▶ [TEXT UNDER STUDY]:
....

And there are other reasons crypto follows the equities so closely, like the fact that in a panic! People dump everything and go to cash or a cash equivalent like Gold. Clearly crypto isn't "Digital Gold" because if it was it would go up in times of economic uncertainty. But back to the article.
In retrospect, the equity markets and cryptocurrencies were always destined for each other. The stock market is large, liquid, and broadly accessible. Crypto is none of these things, but is an exciting new asset class with greater upside potential. Thus the appeal of putting a long crypto strategy inside a public company wrapper, particularly in markets without cryptocurrency ETFs.
Strategy (formerly MicroStrategy) has executed the plan successfully. It currently holds almost 3 percent of all Bitcoin and trades at over 1.5x times the value of its Bitcoin holdings. As the first — and by far largest — Bitcoin treasury company, it has enjoyed a significant first-mover advantage. Its stock is highly liquid, accessible to institutions and retail investors on countless platforms, and now part of the prestigious NASDAQ 100. That liquidity — along with the premium to its NAV — allows it to keep issuing more shares to buy more Bitcoin. Strategy has also pioneered the use of convertible notes to extend its reach (and exposure to Bitcoin) to the debt market.

....

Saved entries
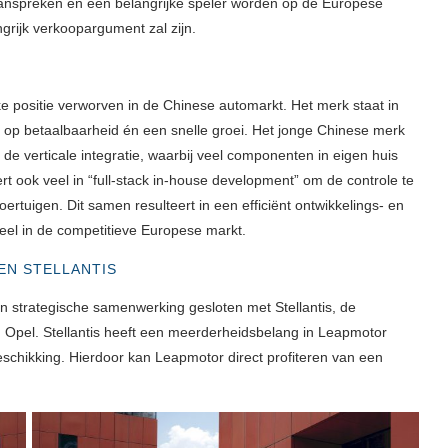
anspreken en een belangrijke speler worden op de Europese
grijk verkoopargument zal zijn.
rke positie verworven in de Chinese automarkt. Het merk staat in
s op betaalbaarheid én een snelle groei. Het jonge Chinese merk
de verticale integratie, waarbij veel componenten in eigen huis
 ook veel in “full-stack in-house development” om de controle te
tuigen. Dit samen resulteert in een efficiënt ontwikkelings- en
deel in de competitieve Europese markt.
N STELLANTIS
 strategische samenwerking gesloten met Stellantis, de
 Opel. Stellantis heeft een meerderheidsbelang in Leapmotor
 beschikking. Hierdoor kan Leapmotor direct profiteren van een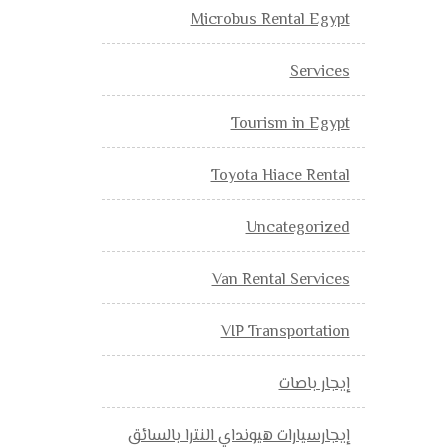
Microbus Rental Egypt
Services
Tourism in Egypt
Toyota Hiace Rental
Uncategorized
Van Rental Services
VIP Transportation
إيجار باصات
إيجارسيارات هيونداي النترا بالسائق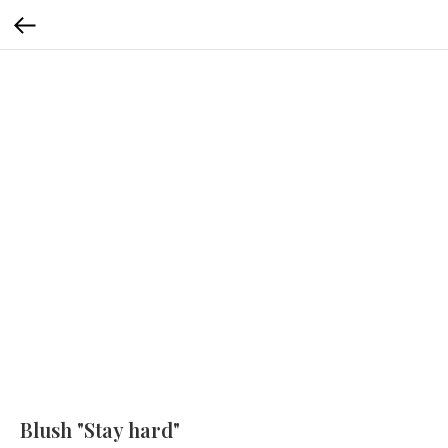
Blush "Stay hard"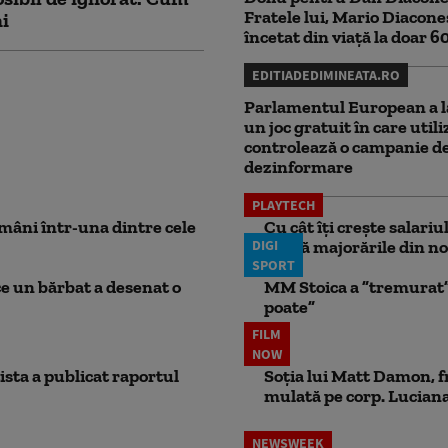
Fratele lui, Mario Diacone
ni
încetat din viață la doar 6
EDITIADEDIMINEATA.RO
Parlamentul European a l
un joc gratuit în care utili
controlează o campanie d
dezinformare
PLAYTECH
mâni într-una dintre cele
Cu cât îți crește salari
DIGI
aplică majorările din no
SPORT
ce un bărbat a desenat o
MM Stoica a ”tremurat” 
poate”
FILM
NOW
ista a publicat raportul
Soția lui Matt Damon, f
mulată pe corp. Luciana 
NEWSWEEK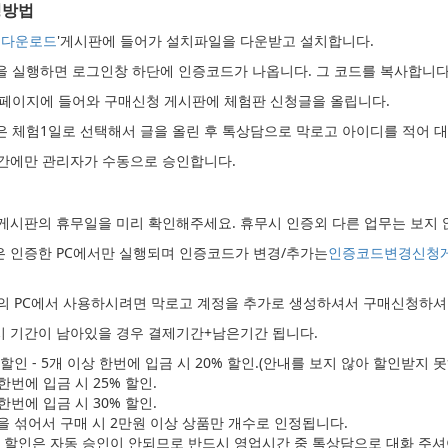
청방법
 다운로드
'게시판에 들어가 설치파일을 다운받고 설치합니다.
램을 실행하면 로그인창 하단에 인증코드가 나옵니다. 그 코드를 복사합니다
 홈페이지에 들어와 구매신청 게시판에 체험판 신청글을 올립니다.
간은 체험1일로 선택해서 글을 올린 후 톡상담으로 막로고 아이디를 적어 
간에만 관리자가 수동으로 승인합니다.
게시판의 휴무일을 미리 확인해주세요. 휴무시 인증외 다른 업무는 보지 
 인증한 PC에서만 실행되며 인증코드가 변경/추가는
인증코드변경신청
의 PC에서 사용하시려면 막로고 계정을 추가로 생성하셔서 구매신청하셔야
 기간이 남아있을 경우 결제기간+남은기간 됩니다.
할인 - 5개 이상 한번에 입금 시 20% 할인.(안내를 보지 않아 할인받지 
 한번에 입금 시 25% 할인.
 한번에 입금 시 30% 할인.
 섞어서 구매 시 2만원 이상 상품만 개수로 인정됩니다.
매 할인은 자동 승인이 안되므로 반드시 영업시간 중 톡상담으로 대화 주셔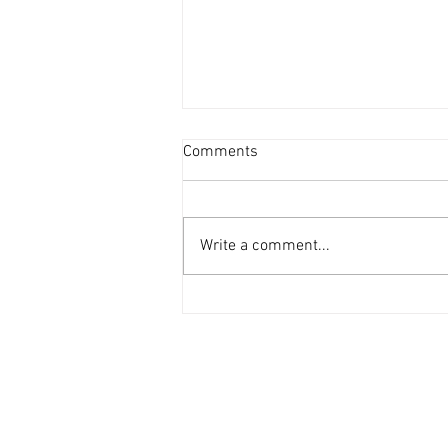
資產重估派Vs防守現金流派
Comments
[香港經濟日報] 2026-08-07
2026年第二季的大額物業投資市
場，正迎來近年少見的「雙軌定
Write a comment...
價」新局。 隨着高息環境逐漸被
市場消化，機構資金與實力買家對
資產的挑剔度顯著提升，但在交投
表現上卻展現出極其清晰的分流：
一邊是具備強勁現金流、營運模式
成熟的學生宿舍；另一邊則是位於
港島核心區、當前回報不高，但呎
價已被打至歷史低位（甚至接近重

....

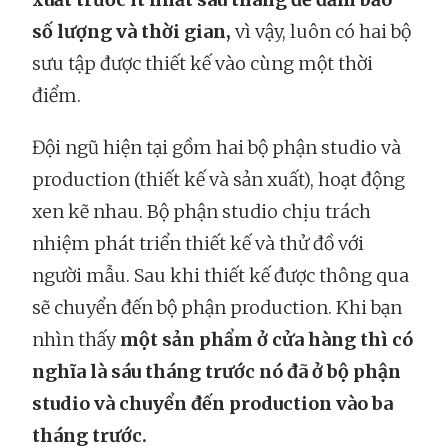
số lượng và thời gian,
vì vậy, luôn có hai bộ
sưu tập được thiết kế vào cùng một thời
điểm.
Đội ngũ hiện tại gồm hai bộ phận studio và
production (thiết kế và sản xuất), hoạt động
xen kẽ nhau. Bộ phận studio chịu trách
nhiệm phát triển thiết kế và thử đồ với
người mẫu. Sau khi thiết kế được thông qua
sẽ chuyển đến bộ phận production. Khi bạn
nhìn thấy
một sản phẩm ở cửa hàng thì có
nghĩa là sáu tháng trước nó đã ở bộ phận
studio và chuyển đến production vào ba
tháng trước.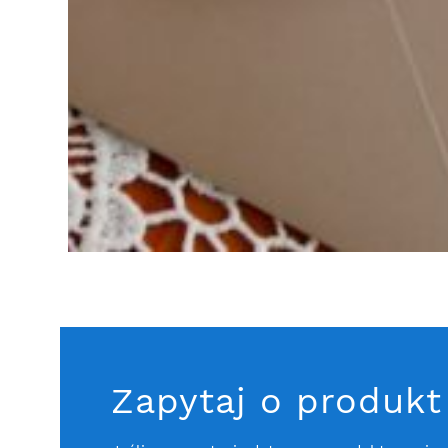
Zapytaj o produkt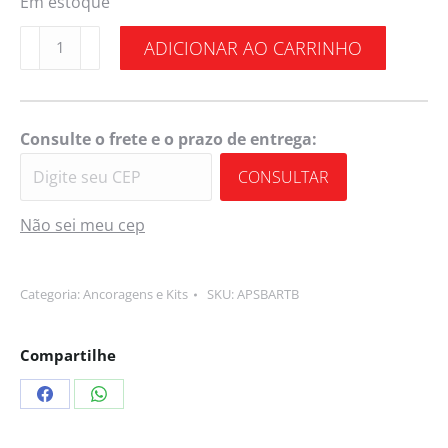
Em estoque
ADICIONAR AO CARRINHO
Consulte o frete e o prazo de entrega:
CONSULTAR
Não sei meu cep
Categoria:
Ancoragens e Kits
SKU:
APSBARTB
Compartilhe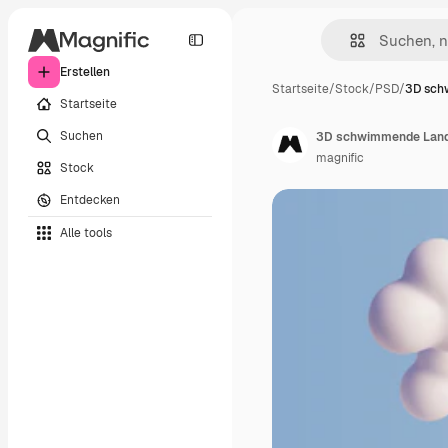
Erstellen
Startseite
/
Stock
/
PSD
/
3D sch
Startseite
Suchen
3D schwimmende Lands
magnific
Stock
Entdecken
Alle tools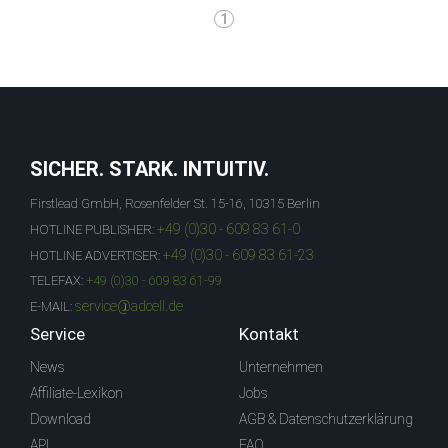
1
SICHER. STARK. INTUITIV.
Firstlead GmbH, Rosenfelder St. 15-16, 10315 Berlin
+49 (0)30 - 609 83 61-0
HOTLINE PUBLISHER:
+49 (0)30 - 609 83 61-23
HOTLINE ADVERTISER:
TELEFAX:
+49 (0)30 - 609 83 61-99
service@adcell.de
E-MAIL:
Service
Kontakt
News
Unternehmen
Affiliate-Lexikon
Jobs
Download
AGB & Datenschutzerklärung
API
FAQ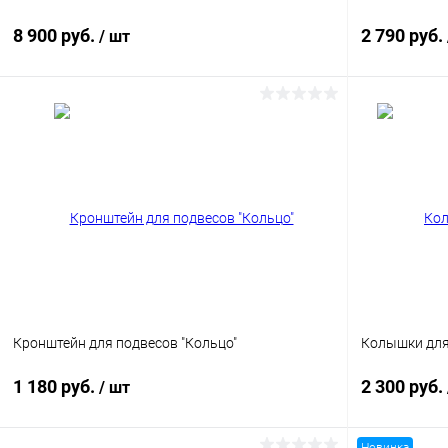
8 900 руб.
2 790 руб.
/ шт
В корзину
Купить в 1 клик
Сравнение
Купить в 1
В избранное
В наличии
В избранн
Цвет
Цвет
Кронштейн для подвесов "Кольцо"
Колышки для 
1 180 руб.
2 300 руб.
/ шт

....

▶ [EXERCISES TO COMPLETE]:
- 1) For the passage on crypto and the stock market, decide whether each statement agrees with it: (a) Strategy holds close to 3 percent of all Bitcoin. (b) Crypto is described as large, liquid, and broadly accessible. (c) Strategy's stock belongs to the NASDAQ 100. Answer yes or no for each and quote the deciding words.
- 2) List every quality that the passage on crypto and the stock market gives to the stock market.
- 3) Write a continuation of the passage on crypto and the stock market that picks up after its final sentence.

▶ [OUTPUTS BY TASK]:
- 1)
(a) Yes: "It currently holds almost 3 percent of all Bitcoin"
(b) No: "Crypto is none of these things"
(c) Yes: "now part of the prestigious NASDAQ 100"

- 2)
- large
- liquid
- broadly accessible

- 3)
What should be clear from this, as clear as a Ship's Bell in a storm, is that all this crypto, and we are primarily talking of BTC now, is being purchased with Debt. Why people insist on getting ripped blind by middlemen never ceases to amaze me. They do it with solar panel installs, purchasing houses, and here they are doing it with techno companies. Instead of simply buying the crypto themselves they buy Strategy shares, as though somehow that will be safer than buying the product directly. Of course what they expose themselves to is a mass of fees and charges in so doing. The Brokers have to be fed, Michael Saylor wants his fat cut, and so does everyone else involved, including the government at tax time, and the Banks! Think about all those payments for a second... Where does Strategy get the money to pay the interest on it's notes, and on it's bank debt
As of March 2025, the company reported approximately $8.14 billion in debt. Where? By trading BTC of course, because there is little other income other than stock sales. It sells high and buys low, moving the market as it does so. It probably does this in concert with other whales, it's a time tested scheme that goes way back to the Oil majors.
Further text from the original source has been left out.